> TEKS YANG DIKAJI:
▼

Rols

6/recent/ticker-posts

Advertisement

Responsive Advertisement

Resume: Buku Hukum Pidana Internasional dan Ekstradisi “ I Wayan Parthiana ”

Nama   : Asep Saepudin
NIM    : 1133060013
Kelas   : HPI/V/A
Matkul: Hukum Acara Pidana Internasional
Resume: Buku Hukum Pidana Internasional dan Ekstradisi “ I Wayan Parthiana ” 

PELANGGARAN TERHADAP HAK ASASI MANUSIA DAN BERBAGAI USAHA PENYELESAIANNYA
A.    Pendahuluan
         Hak-hak asasi manusia yang sudah diakui secara universal, idealnya haruslah dihormati dan dilindungi oleh semua pihak, baik negara, organisasi internasional antar-pemerintah (inter-governmental organisation) maupun non-pemerintah (non –governmental organisation), orang perorangan baik secara individual maupun kolektif. Hanya dengan penghormatan dan perlindungan yang optimal maka hak-hak asasi manusia benar-benar dapat ditegakkan dalam kehidupan nyata masyrakat baik nasional maupun internasional.
         Akan tetapi hal yang ideal itu tidak selalu terwujud dalam kehidupan nyata masyarakat. Pelanggaran-pelanggaran atas hak asasi manusia dalam segala bentuk dan macamnya, dari tingkatan yang paling ringan hingga yang paling berat, jika dibandingkan dengan peristiwa penghormatan dan perlindungan hak-hak asasi manusia, artinya masih lebih banyak yang menghormati dan melindungi hak-hak asasi manusia dibandingkan dengan melanggarnya, namun peristiwa pelanggaran hukum pada umumnya, pelanggaran HAM pada khususnya, selalu menimbulkan rasa khawatir dan merasa cemas dikalangan masyarakat.

▲

> TUGAS LATIHAN INI:
[1] Jawab pertanyaan berikut berdasarkan resume.
(a) Mata kuliah apa yang tercantum dalam resume?
(b) Menurut pendahuluan, hanya dengan apa hak-hak asasi manusia benar-benar dapat ditegakkan dalam kehidupan nyata masyarakat?
(c) Apa yang selalu ditimbulkan oleh peristiwa pelanggaran HAM di kalangan masyarakat?
[2] Tuliskan kembali tanpa perubahan seluruh bagian resume mulai dari "Nama   : Asep" sampai dengan "nasional maupun internasional.".
Butir-butir berikut merupakan bahan tersendiri yang terpisah dari resume.

> BUTIR YANG TERSEDIA:
▼

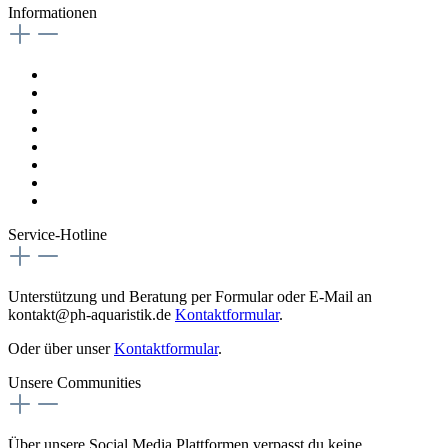
Informationen
Kontaktformular
Impressum
Widerrufsrecht
Datenschutzrichtlinien
AGB
Versandkosten
Magazin
Vertrag digital Widerrufen
Service-Hotline
Unterstützung und Beratung per Formular oder E-Mail an
kontakt@ph-aquaristik.de
Kontaktformular
.
Oder über unser
Kontaktformular
.
Unsere Communities
Über unsere Social Media Plattformen verpasst du keine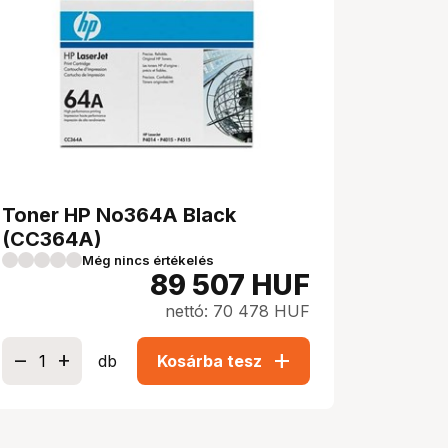
Toner HP No364A Black
(CC364A)
Még nincs értékelés
89 507
HUF
nettó: 70 478 HUF
add
db
Kosárba tesz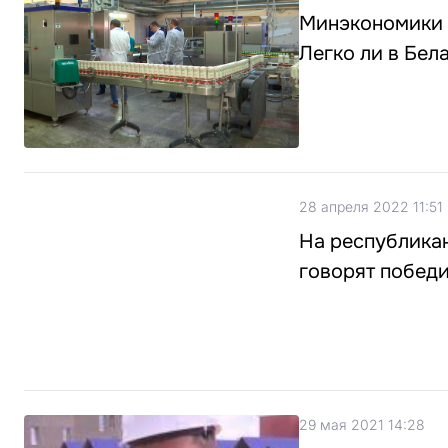
Минэкономики и
Легко ли в Бел
28 апреля 2022 11:51
На республикан
говорят побед
29 мая 2021 14:28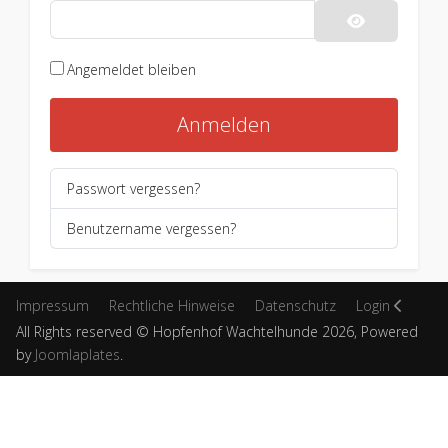
Passwort an
Angemeldet bleiben
Anmelden
Passwort vergessen?
Benutzername vergessen?
Impressum
Rechtliche Hinweise
Datenschutz
Login
All Rights reserved © Hopfenhof Wachtelhunde 2026, Powered
by
Joomlaplates
.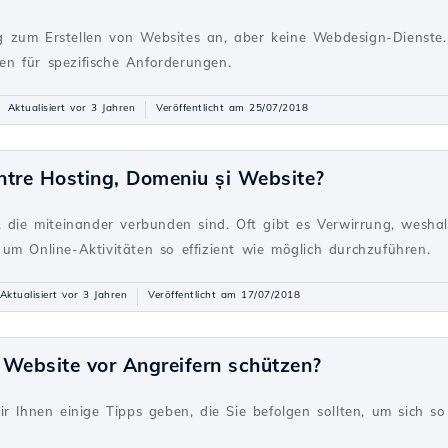
g
 zum Erstellen von Websites an, aber keine Webdesign-Dienste. 
n für spezifische Anforderungen.
Aktualisiert vor 3 Jahren
Veröffentlicht am 25/07/2018
intre Hosting, Domeniu și Website?
g
, die miteinander verbunden sind. Oft gibt es Verwirrung, weshal
um Online-Aktivitäten so effizient wie möglich durchzuführen.
Aktualisiert vor 3 Jahren
Veröffentlicht am 17/07/2018
 Website vor Angreifern schützen?
g
r Ihnen einige Tipps geben, die Sie befolgen sollten, um sich s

▲

> JAWABAN TIAP TUGAS:
[1]
(a) Hukum Acara Pidana Internasional.
(b) Dengan penghormatan dan perlindungan yang optimal.
(c) Rasa khawatir dan merasa cemas.

[2]
Nama   : Asep Saepudin
NIM    : 1133060013
Kelas   : HPI/V/A
Matkul: Hukum Acara Pidana Internasional
Resume: Buku Hukum Pidana Internasional dan Ekstradisi “ I Wayan Parthiana ” 

PELANGGARAN TERHADAP HAK ASASI MANUSIA DAN BERBAGAI USAHA PENYELESAIANNYA
A.    Pendahuluan
         Hak-hak asasi manusia yang sudah diakui secara universal, idealnya haruslah dihormati dan dilindungi oleh semua pihak, baik negara, organisasi internasional antar-pemerintah (inter-governmental organisation) maupun non-pemerintah (non –governmental organisation), orang perorangan baik secara individual maupun kolektif. Hanya dengan penghormatan dan perlindungan yang optimal maka hak-hak asasi manusia benar-benar dapat ditegakkan dalam kehidupan nyata masyrakat baik nasional maupun internasional.